● **Exercise instructions**
Using the records provided below, locate and copy each line that contains the word "contact".

[Stored data entries]
• • • • •
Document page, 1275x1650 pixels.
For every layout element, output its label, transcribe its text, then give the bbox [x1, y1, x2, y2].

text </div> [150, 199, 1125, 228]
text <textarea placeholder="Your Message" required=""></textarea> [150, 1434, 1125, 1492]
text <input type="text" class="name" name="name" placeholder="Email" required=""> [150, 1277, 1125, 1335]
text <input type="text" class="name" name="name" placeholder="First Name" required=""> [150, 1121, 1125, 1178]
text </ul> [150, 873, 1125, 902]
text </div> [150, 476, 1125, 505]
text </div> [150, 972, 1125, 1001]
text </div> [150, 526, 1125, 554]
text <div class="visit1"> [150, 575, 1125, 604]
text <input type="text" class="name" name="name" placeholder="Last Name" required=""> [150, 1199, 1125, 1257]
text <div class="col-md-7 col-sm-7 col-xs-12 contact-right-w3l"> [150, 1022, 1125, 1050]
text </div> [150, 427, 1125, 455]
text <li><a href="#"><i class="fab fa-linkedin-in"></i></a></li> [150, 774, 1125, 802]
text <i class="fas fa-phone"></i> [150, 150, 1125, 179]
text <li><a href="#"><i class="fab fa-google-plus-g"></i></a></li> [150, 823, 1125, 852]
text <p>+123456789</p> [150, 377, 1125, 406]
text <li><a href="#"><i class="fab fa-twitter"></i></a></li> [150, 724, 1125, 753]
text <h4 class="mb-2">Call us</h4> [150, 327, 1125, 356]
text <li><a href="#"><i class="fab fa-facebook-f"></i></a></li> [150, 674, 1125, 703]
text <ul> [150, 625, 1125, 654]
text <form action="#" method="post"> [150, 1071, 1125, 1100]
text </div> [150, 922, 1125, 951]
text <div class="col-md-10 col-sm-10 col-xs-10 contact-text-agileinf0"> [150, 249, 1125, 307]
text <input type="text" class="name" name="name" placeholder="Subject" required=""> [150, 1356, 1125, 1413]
• • • • •
● **Task output**
text <div class="col-md-7 col-sm-7 col-xs-12 contact-right-w3l"> [150, 1022, 1125, 1050]
text <div class="col-md-10 col-sm-10 col-xs-10 contact-text-agileinf0"> [150, 249, 1125, 307]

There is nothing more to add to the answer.